Question

1. If we place a box of 200 Kg on incline plane of 30 degree, does the weight of box and normal force are equal and opposite to each other.

Answer 1

Answer:

The weight on the box and the normal force on the box will not be exactly opposite to one another. The angle between these two forces will be $150^\circ$.

If the box isn't moving:

$\begin{aligned}& \text{normal force} \\ &= \cos\left(30^\circ\right) \cdot \text{weight} \\ &= \frac{\sqrt{3}}{2} \cdot \text{weight}\end{aligned}$.

Explanation:

The weight on an object on the surface of the earth should always point downwards towards the center of the planet.

On the other hand, as the name suggest, the normal force on an object is normal to the surface that exerted this normal force. In this question, that surface is a plane with a $30^\circ$ incline to the ground. The corresponding normal force will be at $\left(90^\circ - 30^\circ\right) = 60^\circ$ above the ground.
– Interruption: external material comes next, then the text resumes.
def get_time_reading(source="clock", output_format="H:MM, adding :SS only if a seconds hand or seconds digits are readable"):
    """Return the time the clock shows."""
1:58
The angle between the normal force ($60^\circ$ above the ground) and the weight (vertically downwards toward the ground.) would be $\left(60^\circ + 90^\circ\right) = 150^\circ$.

How could the box possibly not move even though the normal force on it isn't exactly opposite to its weight? Refer to the second diagram (not to scale) attached; decompose the weight on the box into two components:

• The first component is normal to the incline.
• The second component is parallel to the incline.

Notice how the original weight and the two decomposed forces form a right triangle.

Component normal to the incline: $\displaystyle \left(\cos\left(30^\circ \right)\right) \cdot \text{weight} = \frac{\sqrt{3}}{2}\cdot \text{weight}$.

Component parallel to the incline: $\displaystyle \left(\sin\left(30^\circ \right)\right) \cdot \text{weight} = \frac{1}{2}\cdot \text{weight}$.

Notice that the vector sum of these two components is equal to the downward weight before the decomposition.

The normal force would be opposite to the component of the weight that is normal to the incline.The two forces should be equal in size. Therefore, the magnitude of the normal force should also be $\displaystyle \left(\left.\sqrt{3}\right/ 2\right)\cdot \text{weight}$.

If the box is at equilibrium, then the friction on this box (parallel to the incline) should be equal in size to the component of weight that is parallel to the incline.